◆ DIRECTIONS FOR THIS TASK: Of the records that follow, copy only the lines from the line containing "estudios. Sin embargo, advirtió" to the line containing "надо сравнивать. Я", both included, exactly as written.

◆ PROVIDED RECORDS:
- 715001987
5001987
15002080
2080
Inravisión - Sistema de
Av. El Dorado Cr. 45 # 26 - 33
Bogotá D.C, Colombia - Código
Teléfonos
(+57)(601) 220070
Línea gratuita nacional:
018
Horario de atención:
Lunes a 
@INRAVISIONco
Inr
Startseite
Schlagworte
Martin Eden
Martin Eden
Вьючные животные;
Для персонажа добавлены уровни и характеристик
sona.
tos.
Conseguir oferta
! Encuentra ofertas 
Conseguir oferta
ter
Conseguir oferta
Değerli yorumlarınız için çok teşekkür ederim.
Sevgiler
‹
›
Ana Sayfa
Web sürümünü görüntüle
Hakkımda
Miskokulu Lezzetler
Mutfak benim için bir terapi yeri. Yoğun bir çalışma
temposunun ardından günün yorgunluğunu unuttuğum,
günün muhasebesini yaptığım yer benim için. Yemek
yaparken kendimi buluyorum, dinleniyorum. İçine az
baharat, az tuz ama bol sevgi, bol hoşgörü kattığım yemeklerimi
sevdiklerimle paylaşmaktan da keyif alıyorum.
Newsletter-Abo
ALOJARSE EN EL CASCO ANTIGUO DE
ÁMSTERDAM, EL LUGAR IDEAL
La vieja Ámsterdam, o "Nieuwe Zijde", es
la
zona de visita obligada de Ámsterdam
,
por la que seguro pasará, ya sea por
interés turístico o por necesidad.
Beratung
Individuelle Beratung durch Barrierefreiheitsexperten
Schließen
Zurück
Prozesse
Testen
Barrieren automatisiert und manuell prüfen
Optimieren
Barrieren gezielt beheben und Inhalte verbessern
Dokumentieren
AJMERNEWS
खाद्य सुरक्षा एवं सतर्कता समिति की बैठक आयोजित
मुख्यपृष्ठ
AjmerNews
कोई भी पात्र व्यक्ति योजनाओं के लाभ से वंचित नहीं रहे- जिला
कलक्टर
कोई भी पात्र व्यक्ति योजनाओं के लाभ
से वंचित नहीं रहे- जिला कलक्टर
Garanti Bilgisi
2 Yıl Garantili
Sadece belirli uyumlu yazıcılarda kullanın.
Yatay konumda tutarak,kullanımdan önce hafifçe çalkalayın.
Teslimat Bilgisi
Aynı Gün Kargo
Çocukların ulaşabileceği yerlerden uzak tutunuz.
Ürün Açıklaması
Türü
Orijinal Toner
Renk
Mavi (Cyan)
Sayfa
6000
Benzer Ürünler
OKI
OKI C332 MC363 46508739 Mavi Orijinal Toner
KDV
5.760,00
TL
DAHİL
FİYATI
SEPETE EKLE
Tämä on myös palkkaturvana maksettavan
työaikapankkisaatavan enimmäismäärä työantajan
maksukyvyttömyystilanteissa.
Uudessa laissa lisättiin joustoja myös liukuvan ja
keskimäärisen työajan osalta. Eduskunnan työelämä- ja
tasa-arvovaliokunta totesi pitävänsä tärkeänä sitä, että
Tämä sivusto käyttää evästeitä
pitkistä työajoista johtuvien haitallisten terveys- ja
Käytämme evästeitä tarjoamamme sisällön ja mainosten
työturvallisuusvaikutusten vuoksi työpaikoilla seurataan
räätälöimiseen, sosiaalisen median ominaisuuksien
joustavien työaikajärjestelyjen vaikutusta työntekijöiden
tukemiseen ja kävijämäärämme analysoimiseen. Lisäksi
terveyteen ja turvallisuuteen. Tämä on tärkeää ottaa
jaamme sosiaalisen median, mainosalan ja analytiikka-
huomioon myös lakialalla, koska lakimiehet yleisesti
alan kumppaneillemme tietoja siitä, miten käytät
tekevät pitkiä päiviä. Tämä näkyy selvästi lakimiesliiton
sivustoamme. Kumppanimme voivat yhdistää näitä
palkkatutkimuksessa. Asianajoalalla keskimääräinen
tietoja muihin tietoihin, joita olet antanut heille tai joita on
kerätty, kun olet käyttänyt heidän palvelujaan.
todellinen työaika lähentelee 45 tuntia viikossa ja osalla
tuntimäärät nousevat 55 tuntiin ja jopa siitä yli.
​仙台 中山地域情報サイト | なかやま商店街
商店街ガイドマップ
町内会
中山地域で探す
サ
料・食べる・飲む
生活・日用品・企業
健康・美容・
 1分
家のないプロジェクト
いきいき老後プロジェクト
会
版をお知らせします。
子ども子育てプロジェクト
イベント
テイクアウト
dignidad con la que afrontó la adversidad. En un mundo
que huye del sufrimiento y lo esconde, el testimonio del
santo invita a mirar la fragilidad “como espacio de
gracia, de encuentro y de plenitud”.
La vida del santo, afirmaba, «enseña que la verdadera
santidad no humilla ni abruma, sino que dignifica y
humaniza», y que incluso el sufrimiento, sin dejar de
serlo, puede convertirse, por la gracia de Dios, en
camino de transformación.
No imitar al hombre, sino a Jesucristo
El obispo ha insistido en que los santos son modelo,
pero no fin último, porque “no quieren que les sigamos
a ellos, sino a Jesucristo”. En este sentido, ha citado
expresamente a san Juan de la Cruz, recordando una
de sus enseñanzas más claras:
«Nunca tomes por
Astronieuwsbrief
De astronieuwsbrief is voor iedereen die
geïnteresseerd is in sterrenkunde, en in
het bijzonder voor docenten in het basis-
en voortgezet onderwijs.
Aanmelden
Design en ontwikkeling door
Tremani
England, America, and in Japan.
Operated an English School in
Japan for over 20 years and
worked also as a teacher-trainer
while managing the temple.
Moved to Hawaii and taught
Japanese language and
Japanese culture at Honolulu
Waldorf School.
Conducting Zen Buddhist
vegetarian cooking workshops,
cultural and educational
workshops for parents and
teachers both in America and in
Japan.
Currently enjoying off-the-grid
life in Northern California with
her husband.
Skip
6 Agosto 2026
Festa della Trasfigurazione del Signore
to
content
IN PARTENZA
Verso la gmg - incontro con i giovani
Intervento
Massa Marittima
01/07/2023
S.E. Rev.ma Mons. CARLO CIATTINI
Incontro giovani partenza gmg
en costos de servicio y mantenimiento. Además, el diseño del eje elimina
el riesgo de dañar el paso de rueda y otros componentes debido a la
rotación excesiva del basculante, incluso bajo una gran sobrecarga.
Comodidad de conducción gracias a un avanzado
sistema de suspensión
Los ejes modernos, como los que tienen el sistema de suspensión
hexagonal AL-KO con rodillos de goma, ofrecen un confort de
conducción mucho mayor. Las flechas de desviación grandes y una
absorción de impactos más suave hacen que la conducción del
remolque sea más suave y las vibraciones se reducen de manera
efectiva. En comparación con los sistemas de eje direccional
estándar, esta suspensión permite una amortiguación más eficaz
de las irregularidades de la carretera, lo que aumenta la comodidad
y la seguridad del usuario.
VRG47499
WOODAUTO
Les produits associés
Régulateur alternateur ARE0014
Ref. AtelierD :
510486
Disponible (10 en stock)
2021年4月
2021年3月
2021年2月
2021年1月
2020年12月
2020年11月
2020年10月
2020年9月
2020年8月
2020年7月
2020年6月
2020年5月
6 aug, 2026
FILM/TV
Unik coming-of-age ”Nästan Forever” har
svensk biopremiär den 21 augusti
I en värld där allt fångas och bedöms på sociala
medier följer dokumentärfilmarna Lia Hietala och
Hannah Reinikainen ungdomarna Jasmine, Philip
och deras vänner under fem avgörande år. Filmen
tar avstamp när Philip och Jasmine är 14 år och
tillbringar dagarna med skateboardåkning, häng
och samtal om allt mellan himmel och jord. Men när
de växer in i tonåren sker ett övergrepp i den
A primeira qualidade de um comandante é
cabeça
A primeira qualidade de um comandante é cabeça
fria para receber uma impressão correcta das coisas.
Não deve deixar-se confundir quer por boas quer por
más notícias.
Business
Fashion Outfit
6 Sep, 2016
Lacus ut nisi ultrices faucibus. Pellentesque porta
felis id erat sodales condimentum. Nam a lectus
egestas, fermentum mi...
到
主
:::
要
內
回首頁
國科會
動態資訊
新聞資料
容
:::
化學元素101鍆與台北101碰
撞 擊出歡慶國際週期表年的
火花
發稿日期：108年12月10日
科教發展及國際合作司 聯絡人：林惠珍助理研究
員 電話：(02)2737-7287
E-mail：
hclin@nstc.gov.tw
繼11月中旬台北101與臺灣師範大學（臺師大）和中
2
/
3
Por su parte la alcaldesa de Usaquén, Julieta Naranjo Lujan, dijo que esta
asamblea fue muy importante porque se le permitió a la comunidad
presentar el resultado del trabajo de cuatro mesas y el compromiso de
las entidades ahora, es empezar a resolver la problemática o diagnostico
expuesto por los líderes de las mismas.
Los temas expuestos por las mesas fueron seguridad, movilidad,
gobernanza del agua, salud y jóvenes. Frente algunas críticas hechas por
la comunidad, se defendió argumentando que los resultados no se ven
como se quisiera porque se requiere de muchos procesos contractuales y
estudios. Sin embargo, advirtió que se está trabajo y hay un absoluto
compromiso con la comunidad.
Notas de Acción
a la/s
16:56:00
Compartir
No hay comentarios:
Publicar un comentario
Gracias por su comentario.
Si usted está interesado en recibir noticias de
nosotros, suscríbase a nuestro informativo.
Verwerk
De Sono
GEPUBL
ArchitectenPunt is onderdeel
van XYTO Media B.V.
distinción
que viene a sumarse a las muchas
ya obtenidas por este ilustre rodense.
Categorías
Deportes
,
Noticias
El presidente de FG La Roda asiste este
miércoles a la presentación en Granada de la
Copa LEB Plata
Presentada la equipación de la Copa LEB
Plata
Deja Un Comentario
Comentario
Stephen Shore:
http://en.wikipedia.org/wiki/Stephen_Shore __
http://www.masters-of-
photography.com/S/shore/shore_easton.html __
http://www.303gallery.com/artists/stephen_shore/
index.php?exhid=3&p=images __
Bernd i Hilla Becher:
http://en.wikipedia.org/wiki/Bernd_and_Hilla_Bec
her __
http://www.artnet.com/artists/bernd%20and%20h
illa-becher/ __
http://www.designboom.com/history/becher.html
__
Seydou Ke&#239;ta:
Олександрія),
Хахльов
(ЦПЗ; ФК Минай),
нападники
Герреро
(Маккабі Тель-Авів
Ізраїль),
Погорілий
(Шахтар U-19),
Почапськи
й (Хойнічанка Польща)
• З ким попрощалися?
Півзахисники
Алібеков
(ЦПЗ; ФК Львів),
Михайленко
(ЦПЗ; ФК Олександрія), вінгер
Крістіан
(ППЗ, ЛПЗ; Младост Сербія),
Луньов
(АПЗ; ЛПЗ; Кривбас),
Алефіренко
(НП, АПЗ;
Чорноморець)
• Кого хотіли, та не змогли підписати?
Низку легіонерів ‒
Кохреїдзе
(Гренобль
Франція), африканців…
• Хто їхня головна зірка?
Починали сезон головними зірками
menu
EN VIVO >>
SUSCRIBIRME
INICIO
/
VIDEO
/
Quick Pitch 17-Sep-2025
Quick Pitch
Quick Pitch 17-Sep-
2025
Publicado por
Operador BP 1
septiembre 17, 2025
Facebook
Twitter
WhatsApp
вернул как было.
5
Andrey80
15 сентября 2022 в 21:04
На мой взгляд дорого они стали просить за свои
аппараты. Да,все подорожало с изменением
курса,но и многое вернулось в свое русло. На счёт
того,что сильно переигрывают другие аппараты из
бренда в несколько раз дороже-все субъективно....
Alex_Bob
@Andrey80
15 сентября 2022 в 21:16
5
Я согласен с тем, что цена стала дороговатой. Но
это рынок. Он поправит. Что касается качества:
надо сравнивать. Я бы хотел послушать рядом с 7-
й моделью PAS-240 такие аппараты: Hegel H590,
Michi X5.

◆ ANSWER AREA:
estudios. Sin embargo, advirtió que se está trabajo y hay un absoluto
compromiso con la comunidad.
Notas de Acción
a la/s
16:56:00
Compartir
No hay comentarios:
Publicar un comentario
Gracias por su comentario.
Si usted está interesado en recibir noticias de
nosotros, suscríbase a nuestro informativo.
Verwerk
De Sono
GEPUBL
ArchitectenPunt is onderdeel
van XYTO Media B.V.
distinción
que viene a sumarse a las muchas
ya obtenidas por este ilustre rodense.
Categorías
Deportes
,
Noticias
El presidente de FG La Roda asiste este
miércoles a la presentación en Granada de la
Copa LEB Plata
Presentada la equipación de la Copa LEB
Plata
Deja Un Comentario
Comentario
Stephen Shore:
http://en.wikipedia.org/wiki/Stephen_Shore __
http://www.masters-of-
photography.com/S/shore/shore_easton.html __
http://www.303gallery.com/artists/stephen_shore/
index.php?exhid=3&p=images __
Bernd i Hilla Becher:
http://en.wikipedia.org/wiki/Bernd_and_Hilla_Bec
her __
http://www.artnet.com/artists/bernd%20and%20h
illa-becher/ __
http://www.designboom.com/history/becher.html
__
Seydou Ke&#239;ta:
Олександрія),
Хахльов
(ЦПЗ; ФК Минай),
нападники
Герреро
(Маккабі Тель-Авів
Ізраїль),
Погорілий
(Шахтар U-19),
Почапськи
й (Хойнічанка Польща)
• З ким попрощалися?
Півзахисники
Алібеков
(ЦПЗ; ФК Львів),
Михайленко
(ЦПЗ; ФК Олександрія), вінгер
Крістіан
(ППЗ, ЛПЗ; Младост Сербія),
Луньов
(АПЗ; ЛПЗ; Кривбас),
Алефіренко
(НП, АПЗ;
Чорноморець)
• Кого хотіли, та не змогли підписати?
Низку легіонерів ‒
Кохреїдзе
(Гренобль
Франція), африканців…
• Хто їхня головна зірка?
Починали сезон головними зірками
menu
EN VIVO >>
SUSCRIBIRME
INICIO
/
VIDEO
/
Quick Pitch 17-Sep-2025
Quick Pitch
Quick Pitch 17-Sep-
2025
Publicado por
Operador BP 1
septiembre 17, 2025
Facebook
Twitter
WhatsApp
вернул как было.
5
Andrey80
15 сентября 2022 в 21:04
На мой взгляд дорого они стали просить за свои
аппараты. Да,все подорожало с изменением
курса,но и многое вернулось в свое русло. На счёт
того,что сильно переигрывают другие аппараты из
бренда в несколько раз дороже-все субъективно....
Alex_Bob
@Andrey80
15 сентября 2022 в 21:16
5
Я согласен с тем, что цена стала дороговатой. Но
это рынок. Он поправит. Что касается качества:
надо сравнивать. Я бы хотел послушать рядом с 7-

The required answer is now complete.